> _Task material_

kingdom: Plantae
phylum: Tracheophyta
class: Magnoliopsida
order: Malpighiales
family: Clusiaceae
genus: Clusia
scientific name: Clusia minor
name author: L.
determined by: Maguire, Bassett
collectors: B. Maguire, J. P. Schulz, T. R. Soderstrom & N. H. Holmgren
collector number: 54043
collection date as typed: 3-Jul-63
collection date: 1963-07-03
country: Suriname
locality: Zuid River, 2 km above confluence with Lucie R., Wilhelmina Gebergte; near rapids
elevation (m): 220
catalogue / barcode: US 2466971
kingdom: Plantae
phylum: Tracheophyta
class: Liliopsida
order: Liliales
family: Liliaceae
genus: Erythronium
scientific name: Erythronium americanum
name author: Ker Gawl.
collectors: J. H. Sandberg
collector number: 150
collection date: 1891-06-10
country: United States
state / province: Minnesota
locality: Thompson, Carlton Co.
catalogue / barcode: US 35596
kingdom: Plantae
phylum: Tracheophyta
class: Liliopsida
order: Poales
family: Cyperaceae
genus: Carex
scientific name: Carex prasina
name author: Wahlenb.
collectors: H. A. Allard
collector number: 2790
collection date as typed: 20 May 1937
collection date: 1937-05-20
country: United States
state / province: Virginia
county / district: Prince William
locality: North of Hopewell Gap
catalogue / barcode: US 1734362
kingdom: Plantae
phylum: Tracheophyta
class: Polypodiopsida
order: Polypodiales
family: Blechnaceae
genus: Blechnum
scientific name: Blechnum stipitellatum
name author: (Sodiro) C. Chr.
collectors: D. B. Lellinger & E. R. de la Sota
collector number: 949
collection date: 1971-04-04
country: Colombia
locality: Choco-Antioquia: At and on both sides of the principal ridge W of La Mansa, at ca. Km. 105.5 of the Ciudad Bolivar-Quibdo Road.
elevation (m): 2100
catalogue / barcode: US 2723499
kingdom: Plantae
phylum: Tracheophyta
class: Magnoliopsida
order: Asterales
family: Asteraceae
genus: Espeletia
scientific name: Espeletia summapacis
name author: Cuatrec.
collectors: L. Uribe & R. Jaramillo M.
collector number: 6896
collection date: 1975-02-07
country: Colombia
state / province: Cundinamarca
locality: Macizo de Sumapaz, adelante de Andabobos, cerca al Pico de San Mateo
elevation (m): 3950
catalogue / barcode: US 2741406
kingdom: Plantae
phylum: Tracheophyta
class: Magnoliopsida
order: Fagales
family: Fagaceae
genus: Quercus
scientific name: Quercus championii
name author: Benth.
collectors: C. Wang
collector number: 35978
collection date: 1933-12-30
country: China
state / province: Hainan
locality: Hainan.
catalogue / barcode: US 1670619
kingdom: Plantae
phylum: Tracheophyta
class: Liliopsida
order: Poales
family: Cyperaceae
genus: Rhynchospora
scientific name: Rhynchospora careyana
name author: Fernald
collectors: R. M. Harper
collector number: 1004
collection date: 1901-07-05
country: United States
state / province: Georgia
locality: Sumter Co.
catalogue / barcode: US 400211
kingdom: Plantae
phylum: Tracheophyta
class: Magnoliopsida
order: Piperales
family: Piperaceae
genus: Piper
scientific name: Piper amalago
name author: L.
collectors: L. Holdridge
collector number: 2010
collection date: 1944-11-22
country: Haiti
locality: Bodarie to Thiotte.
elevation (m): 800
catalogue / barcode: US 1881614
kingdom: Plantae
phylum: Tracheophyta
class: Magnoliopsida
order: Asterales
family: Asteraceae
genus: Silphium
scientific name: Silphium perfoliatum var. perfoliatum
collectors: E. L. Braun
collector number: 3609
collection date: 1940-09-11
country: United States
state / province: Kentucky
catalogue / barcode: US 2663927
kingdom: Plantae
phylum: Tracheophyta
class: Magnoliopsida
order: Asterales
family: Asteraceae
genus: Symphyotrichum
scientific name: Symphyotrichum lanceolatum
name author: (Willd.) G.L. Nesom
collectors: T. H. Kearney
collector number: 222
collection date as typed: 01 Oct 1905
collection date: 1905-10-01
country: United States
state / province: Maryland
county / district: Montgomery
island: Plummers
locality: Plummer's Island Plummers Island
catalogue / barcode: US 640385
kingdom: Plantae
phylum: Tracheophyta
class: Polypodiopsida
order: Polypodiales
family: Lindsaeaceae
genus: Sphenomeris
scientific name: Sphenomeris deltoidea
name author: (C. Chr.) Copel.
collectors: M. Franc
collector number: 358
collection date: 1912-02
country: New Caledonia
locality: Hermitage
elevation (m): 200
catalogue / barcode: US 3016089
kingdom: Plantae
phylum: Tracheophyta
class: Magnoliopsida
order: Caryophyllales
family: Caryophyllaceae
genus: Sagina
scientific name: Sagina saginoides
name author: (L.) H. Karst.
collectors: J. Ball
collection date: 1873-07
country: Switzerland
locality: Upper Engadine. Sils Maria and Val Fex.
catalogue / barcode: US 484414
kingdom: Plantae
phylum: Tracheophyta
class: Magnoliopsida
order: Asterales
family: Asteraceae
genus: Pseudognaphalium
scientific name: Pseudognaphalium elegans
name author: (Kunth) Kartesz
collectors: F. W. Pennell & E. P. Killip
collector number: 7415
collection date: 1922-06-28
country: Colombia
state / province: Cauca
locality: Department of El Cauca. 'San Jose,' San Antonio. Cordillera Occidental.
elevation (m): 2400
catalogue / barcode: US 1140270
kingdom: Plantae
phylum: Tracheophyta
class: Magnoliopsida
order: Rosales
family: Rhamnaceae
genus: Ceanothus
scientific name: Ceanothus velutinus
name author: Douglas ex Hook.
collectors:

> _Request_
Format each line of the listing above as one item in a numbered list, leaving out any blank lines.

> _Solution to this problem_
1. kingdom: Plantae
2. phylum: Tracheophyta
3. class: Magnoliopsida
4. order: Malpighiales
5. family: Clusiaceae
6. genus: Clusia
7. scientific name: Clusia minor
8. name author: L.
9. determined by: Maguire, Bassett
10. collectors: B. Maguire, J. P. Schulz, T. R. Soderstrom & N. H. Holmgren
11. collector number: 54043
12. collection date as typed: 3-Jul-63
13. collection date: 1963-07-03
14. country: Suriname
15. locality: Zuid River, 2 km above confluence with Lucie R., Wilhelmina Gebergte; near rapids
16. elevation (m): 220
17. catalogue / barcode: US 2466971
18. kingdom: Plantae
19. phylum: Tracheophyta
20. class: Liliopsida
21. order: Liliales
22. family: Liliaceae
23. genus: Erythronium
24. scientific name: Erythronium americanum
25. name author: Ker Gawl.
26. collectors: J. H. Sandberg
27. collector number: 150
28. collection date: 1891-06-10
29. country: United States
30. state / province: Minnesota
31. locality: Thompson, Carlton Co.
32. catalogue / barcode: US 35596
33. kingdom: Plantae
34. phylum: Tracheophyta
35. class: Liliopsida
36. order: Poales
37. family: Cyperaceae
38. genus: Carex
39. scientific name: Carex prasina
40. name author: Wahlenb.
41. collectors: H. A. Allard
42. collector number: 2790
43. collection date as typed: 20 May 1937
44. collection date: 1937-05-20
45. country: United States
46. state / province: Virginia
47. county / district: Prince William
48. locality: North of Hopewell Gap
49. catalogue / barcode: US 1734362
50. kingdom: Plantae
51. phylum: Tracheophyta
52. class: Polypodiopsida
53. order: Polypodiales
54. family: Blechnaceae
55. genus: Blechnum
56. scientific name: Blechnum stipitellatum
57. name author: (Sodiro) C. Chr.
58. collectors: D. B. Lellinger & E. R. de la Sota
59. collector number: 949
60. collection date: 1971-04-04
61. country: Colombia
62. locality: Choco-Antioquia: At and on both sides of the principal ridge W of La Mansa, at ca. Km. 105.5 of the Ciudad Bolivar-Quibdo Road.
63. elevation (m): 2100
64. catalogue / barcode: US 2723499
65. kingdom: Plantae
66. phylum: Tracheophyta
67. class: Magnoliopsida
68. order: Asterales
69. family: Asteraceae
70. genus: Espeletia
71. scientific name: Espeletia summapacis
72. name author: Cuatrec.
73. collectors: L. Uribe & R. Jaramillo M.
74. collector number: 6896
75. collection date: 1975-02-07
76. country: Colombia
77. state / province: Cundinamarca
78. locality: Macizo de Sumapaz, adelante de Andabobos, cerca al Pico de San Mateo
79. elevation (m): 3950
80. catalogue / barcode: US 2741406
81. kingdom: Plantae
82. phylum: Tracheophyta
83. class: Magnoliopsida
84. order: Fagales
85. family: Fagaceae
86. genus: Quercus
87. scientific name: Quercus championii
88. name author: Benth.
89. collectors: C. Wang
90. collector number: 35978
91. collection date: 1933-12-30
92. country: China
93. state / province: Hainan
94. locality: Hainan.
95. catalogue / barcode: US 1670619
96. kingdom: Plantae
97. phylum: Tracheophyta
98. class: Liliopsida
99. order: Poales
100. family: Cyperaceae
101. genus: Rhynchospora
102. scientific name: Rhynchospora careyana
103. name author: Fernald
104. collectors: R. M. Harper
105. collector number: 1004
106. collection date: 1901-07-05
107. country: United States
108. state / province: Georgia
109. locality: Sumter Co.
110. catalogue / barcode: US 400211
111. kingdom: Plantae
112. phylum: Tracheophyta
113. class: Magnoliopsida
114. order: Piperales
115. family: Piperaceae
116. genus: Piper
117. scientific name: Piper amalago
118. name author: L.
119. collectors: L. Holdridge
120. collector number: 2010
121. collection date: 1944-11-22
122. country: Haiti
123. locality: Bodarie to Thiotte.
124. elevation (m): 800
125. catalogue / barcode: US 1881614
126. kingdom: Plantae
127. phylum: Tracheophyta
128. class: Magnoliopsida
129. order: Asterales
130. family: Asteraceae
131. genus: Silphium
132. scientific name: Silphium perfoliatum var. perfoliatum
133. collectors: E. L. Braun
134. collector number: 3609
135. collection date: 1940-09-11
136. country: United States
137. state / province: Kentucky
138. catalogue / barcode: US 2663927
139. kingdom: Plantae
140. phylum: Tracheophyta
141. class: Magnoliopsida
142. order: Asterales
143. family: Asteraceae
144. genus: Symphyotrichum
145. scientific name: Symphyotrichum lanceolatum
146. name author: (Willd.) G.L. Nesom
147. collectors: T. H. Kearney
148. collector number: 222
149. collection date as typed: 01 Oct 1905
150. collection date: 1905-10-01
151. country: United States
152. state / province: Maryland
153. county / district: Montgomery
154. island: Plummers
155. locality: Plummer's Island Plummers Island
156. catalogue / barcode: US 640385
157. kingdom: Plantae
158. phylum: Tracheophyta
159. class: Polypodiopsida
160. order: Polypodiales
161. family: Lindsaeaceae
162. genus: Sphenomeris
163. scientific name: Sphenomeris deltoidea
164. name author: (C. Chr.) Copel.
165. collectors: M. Franc
166. collector number: 358
167. collection date: 1912-02
168. country: New Caledonia
169. locality: Hermitage
170. elevation (m): 200
171. catalogue / barcode: US 3016089
172. kingdom: Plantae
173. phylum: Tracheophyta
174. class: Magnoliopsida
175. order: Caryophyllales
176. family: Caryophyllaceae
177. genus: Sagina
178. scientific name: Sagina saginoides
179. name author: (L.) H. Karst.
180. collectors: J. Ball
181. collection date: 1873-07
182. country: Switzerland
183. locality: Upper Engadine. Sils Maria and Val Fex.
184. catalogue / barcode: US 484414
185. kingdom: Plantae
186. phylum: Tracheophyta
187. class: Magnoliopsida
188. order: Asterales
189. family: Asteraceae
190. genus: Pseudognaphalium
191. scientific name: Pseudognaphalium elegans
192. name author: (Kunth) Kartesz
193. collectors: F. W. Pennell & E. P. Killip
194. collector number: 7415
195. collection date: 1922-06-28
196. country: Colombia
197. state / province: Cauca
198. locality: Department of El Cauca. 'San Jose,' San Antonio. Cordillera Occidental.
199. elevation (m): 2400
200. catalogue / barcode: US 1140270
201. kingdom: Plantae
202. phylum: Tracheophyta
203. class: Magnoliopsida
204. order: Rosales
205. family: Rhamnaceae
206. genus: Ceanothus
207. scientific name: Ceanothus velutinus
208. name author: Douglas ex Hook.
209. collectors:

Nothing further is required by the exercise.